BACKGROUND: Management decisions and parental counseling after pediatric cardiac arrest depend on the ability of physicians to make accurate and timely predictions regarding neurological recovery. We evaluated neurologists and intensivists performing neuroprognostication after cardiac arrest to determine prediction agreement, accuracy, and confidence. METHODS: Pediatric neurologists (n = 10) and intensivists (n = 9) reviewed 18 cases of children successfully resuscitated from a cardiac arrest and managed in the pediatric intensive care unit. Cases were sequentially presented (after arrest day 1, days 2-4, and days 5-7), with updated examinations, neurophysiologic data, and neuroimaging data. At each time period, physicians predicted outcome by Pediatric Cerebral Performance Category and specified prediction confidence. RESULTS: Predicted discharge Pediatric Cerebral Performance Category versus actual hospital discharge Pediatric Cerebral Performance Category outcomes were compared.

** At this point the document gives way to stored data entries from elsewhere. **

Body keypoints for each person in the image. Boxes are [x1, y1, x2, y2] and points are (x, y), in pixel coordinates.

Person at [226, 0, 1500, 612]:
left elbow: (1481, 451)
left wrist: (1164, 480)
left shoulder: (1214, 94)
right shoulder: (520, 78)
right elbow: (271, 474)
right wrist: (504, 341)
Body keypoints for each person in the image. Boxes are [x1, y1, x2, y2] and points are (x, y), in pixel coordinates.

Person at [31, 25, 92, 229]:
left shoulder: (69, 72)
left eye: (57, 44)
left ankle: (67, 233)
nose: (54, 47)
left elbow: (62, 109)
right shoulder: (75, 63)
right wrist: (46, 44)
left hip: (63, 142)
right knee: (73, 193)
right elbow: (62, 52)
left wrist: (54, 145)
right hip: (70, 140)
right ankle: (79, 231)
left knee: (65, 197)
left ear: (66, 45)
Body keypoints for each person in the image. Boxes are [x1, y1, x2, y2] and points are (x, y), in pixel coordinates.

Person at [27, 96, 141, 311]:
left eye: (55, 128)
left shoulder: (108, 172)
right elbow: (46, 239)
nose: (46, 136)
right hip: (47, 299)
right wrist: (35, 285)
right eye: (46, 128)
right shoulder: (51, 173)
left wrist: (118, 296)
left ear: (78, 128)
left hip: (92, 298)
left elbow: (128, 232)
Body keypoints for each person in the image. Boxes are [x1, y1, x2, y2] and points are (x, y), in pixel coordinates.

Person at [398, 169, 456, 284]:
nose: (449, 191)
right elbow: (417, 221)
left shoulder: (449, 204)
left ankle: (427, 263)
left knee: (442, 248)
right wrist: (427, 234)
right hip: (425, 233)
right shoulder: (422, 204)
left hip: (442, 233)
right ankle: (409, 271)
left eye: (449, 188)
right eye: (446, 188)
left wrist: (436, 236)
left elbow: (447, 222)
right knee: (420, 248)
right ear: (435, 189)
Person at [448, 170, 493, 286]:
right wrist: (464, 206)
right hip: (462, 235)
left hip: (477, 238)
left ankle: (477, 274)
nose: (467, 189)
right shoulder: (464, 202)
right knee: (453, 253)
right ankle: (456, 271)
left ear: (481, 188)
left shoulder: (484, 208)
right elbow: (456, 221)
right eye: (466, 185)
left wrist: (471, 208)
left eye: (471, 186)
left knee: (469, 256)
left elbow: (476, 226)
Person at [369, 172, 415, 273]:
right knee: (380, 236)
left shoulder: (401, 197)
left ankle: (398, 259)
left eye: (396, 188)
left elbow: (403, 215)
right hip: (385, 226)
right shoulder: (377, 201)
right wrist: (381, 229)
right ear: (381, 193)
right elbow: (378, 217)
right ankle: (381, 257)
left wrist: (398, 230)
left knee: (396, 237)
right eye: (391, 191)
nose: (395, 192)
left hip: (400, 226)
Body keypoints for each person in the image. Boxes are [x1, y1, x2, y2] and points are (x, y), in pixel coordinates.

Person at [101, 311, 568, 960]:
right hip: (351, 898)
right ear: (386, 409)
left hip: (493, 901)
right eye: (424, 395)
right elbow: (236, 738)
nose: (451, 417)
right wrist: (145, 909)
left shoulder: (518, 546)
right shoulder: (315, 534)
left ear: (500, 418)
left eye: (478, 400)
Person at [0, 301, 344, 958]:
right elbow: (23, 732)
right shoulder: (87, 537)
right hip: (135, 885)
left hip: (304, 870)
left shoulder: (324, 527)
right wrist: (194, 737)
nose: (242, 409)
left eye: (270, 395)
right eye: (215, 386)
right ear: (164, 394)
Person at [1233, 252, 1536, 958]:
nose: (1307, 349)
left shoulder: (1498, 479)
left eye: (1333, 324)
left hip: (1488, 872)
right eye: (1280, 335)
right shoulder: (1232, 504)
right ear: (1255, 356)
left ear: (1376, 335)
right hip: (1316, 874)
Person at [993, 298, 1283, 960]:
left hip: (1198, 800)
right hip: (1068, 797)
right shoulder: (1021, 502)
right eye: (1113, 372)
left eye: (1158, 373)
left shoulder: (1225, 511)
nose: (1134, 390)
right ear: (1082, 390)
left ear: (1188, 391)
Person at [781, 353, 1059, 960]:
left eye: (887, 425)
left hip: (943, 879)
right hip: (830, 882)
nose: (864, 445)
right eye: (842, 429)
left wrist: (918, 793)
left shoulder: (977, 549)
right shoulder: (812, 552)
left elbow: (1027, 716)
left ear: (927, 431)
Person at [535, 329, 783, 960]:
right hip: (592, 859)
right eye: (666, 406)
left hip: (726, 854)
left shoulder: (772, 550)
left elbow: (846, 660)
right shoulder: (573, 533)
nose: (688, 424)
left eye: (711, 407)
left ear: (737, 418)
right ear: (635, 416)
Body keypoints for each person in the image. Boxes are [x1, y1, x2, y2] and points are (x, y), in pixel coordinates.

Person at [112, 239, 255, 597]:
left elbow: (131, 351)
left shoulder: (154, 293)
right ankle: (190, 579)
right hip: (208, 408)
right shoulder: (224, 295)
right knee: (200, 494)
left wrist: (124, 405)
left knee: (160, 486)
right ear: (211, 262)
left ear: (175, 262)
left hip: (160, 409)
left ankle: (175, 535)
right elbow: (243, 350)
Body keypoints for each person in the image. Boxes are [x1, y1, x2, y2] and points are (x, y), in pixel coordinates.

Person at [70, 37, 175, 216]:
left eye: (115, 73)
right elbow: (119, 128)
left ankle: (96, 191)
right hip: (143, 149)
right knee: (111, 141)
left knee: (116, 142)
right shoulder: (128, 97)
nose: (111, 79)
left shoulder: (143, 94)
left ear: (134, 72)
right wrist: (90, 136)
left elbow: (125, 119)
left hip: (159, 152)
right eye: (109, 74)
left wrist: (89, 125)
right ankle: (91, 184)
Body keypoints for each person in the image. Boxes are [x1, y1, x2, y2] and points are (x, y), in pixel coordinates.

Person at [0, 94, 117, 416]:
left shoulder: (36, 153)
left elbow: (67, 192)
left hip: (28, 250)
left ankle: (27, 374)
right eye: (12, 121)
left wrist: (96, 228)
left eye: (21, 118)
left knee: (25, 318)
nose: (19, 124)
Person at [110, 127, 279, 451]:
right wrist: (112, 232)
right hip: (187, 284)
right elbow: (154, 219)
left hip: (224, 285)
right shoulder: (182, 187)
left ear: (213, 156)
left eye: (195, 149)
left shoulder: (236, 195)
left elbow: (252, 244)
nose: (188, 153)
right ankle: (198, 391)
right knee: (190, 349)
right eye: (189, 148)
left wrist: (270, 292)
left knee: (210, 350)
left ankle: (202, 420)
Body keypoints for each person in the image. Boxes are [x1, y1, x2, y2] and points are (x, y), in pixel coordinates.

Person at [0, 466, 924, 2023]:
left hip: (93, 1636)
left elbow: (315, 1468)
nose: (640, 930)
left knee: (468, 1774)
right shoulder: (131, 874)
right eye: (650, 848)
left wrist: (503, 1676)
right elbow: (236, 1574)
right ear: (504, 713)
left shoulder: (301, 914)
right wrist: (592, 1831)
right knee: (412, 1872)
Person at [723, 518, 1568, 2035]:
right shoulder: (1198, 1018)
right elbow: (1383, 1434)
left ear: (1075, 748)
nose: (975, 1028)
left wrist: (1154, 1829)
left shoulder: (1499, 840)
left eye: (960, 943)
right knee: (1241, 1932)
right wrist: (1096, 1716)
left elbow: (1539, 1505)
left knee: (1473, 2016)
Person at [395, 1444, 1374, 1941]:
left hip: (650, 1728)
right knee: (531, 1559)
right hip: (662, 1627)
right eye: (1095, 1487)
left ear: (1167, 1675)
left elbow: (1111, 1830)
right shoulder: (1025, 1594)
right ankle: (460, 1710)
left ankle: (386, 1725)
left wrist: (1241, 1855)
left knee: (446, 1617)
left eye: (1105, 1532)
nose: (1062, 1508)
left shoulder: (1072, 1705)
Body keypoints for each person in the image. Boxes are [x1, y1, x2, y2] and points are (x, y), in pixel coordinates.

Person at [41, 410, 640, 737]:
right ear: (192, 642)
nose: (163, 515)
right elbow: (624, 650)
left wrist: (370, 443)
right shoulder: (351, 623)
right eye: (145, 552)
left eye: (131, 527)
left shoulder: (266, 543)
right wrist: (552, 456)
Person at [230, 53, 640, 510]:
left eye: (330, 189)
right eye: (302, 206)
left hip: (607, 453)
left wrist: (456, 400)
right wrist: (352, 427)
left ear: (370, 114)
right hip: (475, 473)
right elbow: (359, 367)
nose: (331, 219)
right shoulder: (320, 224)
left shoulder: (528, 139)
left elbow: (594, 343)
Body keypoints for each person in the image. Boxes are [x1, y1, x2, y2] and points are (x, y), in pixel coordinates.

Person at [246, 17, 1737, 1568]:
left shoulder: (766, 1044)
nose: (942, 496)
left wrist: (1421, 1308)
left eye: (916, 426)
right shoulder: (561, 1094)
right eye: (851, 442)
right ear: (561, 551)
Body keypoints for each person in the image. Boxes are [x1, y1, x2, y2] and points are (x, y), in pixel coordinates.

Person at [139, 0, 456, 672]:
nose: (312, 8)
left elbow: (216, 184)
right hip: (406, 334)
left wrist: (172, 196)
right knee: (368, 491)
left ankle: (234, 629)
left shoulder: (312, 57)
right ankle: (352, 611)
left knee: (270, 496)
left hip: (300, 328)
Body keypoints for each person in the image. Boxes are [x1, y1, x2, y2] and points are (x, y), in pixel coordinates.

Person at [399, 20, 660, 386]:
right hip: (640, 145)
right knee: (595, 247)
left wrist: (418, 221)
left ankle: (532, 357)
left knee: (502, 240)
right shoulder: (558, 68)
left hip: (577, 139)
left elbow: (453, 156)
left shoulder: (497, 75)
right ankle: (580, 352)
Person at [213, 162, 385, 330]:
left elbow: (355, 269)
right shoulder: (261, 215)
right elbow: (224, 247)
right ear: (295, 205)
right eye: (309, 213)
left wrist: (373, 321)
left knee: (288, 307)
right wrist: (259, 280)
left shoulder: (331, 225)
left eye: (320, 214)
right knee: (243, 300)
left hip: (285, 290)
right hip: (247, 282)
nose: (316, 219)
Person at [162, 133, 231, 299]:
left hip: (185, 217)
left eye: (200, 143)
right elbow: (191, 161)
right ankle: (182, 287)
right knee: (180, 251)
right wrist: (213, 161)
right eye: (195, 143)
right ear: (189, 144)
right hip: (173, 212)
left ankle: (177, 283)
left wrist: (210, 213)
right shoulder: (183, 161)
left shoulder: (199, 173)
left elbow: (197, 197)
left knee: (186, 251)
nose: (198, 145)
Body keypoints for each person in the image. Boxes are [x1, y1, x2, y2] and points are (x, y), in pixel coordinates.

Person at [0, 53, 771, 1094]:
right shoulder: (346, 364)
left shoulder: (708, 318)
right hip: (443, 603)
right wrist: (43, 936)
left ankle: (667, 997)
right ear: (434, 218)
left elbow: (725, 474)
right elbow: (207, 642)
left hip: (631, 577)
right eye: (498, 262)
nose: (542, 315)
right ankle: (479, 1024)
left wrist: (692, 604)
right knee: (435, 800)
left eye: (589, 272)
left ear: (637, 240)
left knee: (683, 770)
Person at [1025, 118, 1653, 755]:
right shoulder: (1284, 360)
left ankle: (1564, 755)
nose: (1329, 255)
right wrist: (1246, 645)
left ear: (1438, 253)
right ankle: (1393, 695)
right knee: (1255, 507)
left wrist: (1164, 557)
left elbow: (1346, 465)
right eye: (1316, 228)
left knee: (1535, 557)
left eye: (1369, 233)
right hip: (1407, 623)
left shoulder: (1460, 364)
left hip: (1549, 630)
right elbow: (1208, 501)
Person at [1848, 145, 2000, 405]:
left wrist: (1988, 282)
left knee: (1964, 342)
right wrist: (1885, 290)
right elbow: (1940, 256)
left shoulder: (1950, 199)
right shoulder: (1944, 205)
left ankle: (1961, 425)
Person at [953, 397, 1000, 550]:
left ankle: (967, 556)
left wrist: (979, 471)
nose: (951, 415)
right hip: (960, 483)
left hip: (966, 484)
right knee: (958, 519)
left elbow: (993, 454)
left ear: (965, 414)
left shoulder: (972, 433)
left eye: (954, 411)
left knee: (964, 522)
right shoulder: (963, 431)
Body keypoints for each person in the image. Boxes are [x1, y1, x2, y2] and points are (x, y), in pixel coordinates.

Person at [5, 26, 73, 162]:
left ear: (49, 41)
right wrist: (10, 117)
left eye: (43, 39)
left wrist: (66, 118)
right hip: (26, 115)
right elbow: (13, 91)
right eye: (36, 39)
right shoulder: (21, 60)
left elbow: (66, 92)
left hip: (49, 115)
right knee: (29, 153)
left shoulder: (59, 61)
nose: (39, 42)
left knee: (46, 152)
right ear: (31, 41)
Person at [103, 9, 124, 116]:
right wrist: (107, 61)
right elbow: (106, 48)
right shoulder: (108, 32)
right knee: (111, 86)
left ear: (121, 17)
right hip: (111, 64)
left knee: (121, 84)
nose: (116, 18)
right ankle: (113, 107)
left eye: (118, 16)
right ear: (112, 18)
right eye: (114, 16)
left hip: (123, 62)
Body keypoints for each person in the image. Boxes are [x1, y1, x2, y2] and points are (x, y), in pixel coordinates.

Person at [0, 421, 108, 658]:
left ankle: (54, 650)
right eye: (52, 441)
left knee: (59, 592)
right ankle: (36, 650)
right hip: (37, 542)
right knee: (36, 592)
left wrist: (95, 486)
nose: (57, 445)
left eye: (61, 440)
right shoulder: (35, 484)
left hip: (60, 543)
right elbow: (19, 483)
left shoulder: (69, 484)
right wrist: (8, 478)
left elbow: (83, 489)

Exact (Predicted Pediatric Cerebral Performance Category - Actual Pediatric Cerebral Performance Category = 0) and close (Predicted Pediatric Cerebral Performance Category - Actual Pediatric Cerebral Performance Category = ±1) outcome prediction accuracies for all physicians improved over successive periods (P < 0.05). Prediction accuracy did not differ significantly between physician groups at any period or overall. Agreement improved over time among neurologists (day 1 Kappa [κ], 0.28; days 2-4 κ, 0.43; days 5-7 κ, 0.68) and among intensivists (day 1 κ, 0.30; days 2-4 κ, 0.44; days 5-7 κ, 0.57). Prediction confidence increased over time (P < 0.001) and did not differ between physician groups. CONCLUSIONS: Inter-rater agreement among neurologists and among intensivists improved over time and reached moderate levels. For all physicians, prediction accuracy and confidence improved over time. Further prospective research is needed to better characterize how physicians objectively and subjectively estimate neurological recovery after acute brain injury.